Bratislava M. R. Stefanik Airport handled a total of 405 097 passengers in the previous year. It is an 82% decrease compared to 2019 traffic results. The airport lost som 1,885-mil passengers due to pandemic travel bans and flight reductions. The volume of handled cargo, to the contrary, reached the second-best result in the airport´s history.
“The corona virus pandemic pulled the airport 18 years back. Such a low number of passengers as this year was last recorded in the year of 2002. Back then, the airport did not exist as a separate business entity, and was part of the Slovak Airport Authority, which used to govern all four international airports of the Slovak Republic,” explained CEO and Chairman of the Board of Bratislava M. R. Stefanik Airport Mr Jozef Pojedinec.
“Before the outburst of the pandemic, in the first two month of the year, the airport was still on the growth curve compared to 2019. Unfortunately, between 13th March and 17th June, commercial passenger flights were completely banned in Slovakia and the airport could only accept repatriation, cargo and general aviation flights. Until late September, landings of aircraft from risk countries continued to be banned. A short revamp of flights seen between June and September came to halt in October, when the second wave of pandemic hit our country,” continued Jozef Pojedinec.
Volume of cargo increased by 21% year on year
The amount of handled cargo reached the second-best results in airport´s history. A total of 24 739 tons of air freight were handled, which represents a 21% increase compared to the year before. The results came short on the 2017 historic record just by 1 500 tons.
Number of aircraft movements decreased by 52%
The number of aircraft movements decreased from almost 29-thousands in 2019 to less than 14-thousands in 2020. Biggest cuts were in scheduled and seasonal charter traffic (-70%), considerably smaller decrease was recorded in GABA segment (-25%), while cargo flights increased by 30%.
Most popular destinations
Most passengers travelled on flights to and from London (Stansted, Luton), followed by Dublin in Ireland and Moscow. Regrettably, despite the increasing trend before pandemic, the Moscow route has not been resumed since the March 2020 interruption up until these days, which is due to the continuous ban for tourist on both ends (in Russia and in EU).

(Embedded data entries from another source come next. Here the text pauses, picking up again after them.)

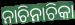
ନାଚିନାଚିକା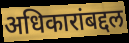
अधिकारांबद्दल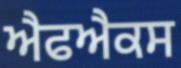
ਐਫਐਕਸ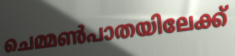
ചെമ്മൺപാതയിലേക്ക്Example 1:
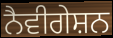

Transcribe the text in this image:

ਨੈਵੀਗੇਸ਼ਨ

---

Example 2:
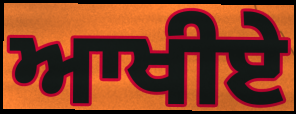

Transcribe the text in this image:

ਆਖੀਏ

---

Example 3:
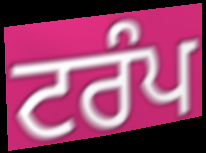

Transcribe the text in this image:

ਟਰੰਪ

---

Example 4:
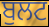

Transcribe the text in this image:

ਬੁਲਟ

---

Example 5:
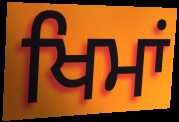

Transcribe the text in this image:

ਖਿਮਾਂ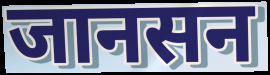
जानसनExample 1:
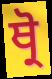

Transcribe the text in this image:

ਥ੍ਰੋ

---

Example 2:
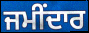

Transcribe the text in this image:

ਜਮੀਂਦਾਰ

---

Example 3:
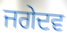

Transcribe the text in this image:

ਜਗੇਦਵ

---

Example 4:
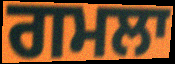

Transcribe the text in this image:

ਗਮਲਾ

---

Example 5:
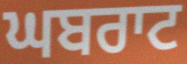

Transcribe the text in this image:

ਘਬਰਾਟ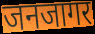
जनजागरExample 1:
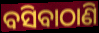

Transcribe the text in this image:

ବସିବାଠାଣି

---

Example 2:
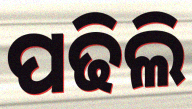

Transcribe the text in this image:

ପଢିଲି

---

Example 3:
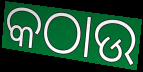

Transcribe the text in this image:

କଠାଉ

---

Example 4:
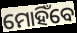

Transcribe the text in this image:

ମୋହିଁବେ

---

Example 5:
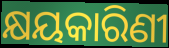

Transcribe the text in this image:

କ୍ଷୟକାରିଣୀ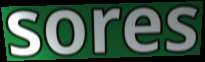
sores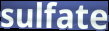
sulfateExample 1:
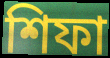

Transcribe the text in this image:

শিফা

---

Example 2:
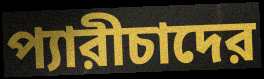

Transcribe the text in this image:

প্যারীচাদের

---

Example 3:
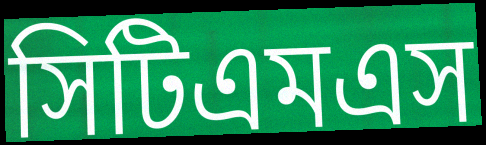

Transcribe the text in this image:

সিটিএমএস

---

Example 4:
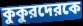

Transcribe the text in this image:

কুকুরদেরকে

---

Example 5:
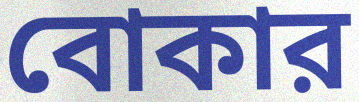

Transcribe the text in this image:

বোকারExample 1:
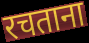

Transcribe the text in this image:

रचताना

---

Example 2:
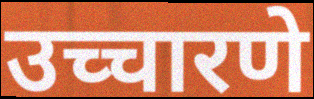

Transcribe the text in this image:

उच्चारणे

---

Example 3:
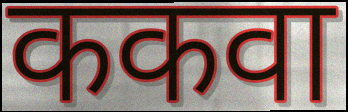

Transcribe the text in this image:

ककवा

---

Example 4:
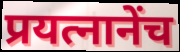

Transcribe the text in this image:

प्रयत्नानेंच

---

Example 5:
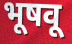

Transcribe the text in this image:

भूषवू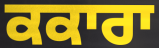
ਕਕਾਰਾ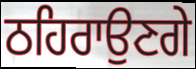
ਠਹਿਰਾਉਣਗੇ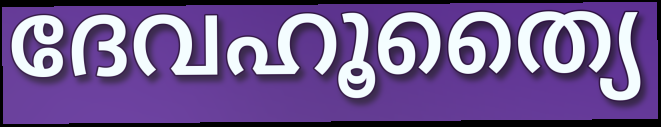
ദേവഹൂത്യൈ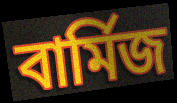
বাৰ্মিজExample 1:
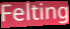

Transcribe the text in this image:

Felting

The notorious top summer destination Antalya was not operated at all in 2020 due to pandemic restrictions. Most passengers headed to Greece, while the home carrier Air Explore tried to offer at least some offset to the reduced choice of destinations in summer and opened a direct route to Split, Croatia, the only new route on offer in 2020.
2021 Outlook
The traffic outlook for 2021 remains very fragile. Despite airlines trying to get back as many routes as possible in the schedule, already the early days of 2021 prove that there will be no guarantee to any estimates. Only three scheduled routes could operate around the valid traffic bans known at the end of the year, however as early as in the first 10 days of the new year even this has changed. Currently all routes from BTS were put on hold by the airlines, first of them expected to resume mid-February, but most of them expected to come back with the start of S21 programme. Q1 results will be strongly affected.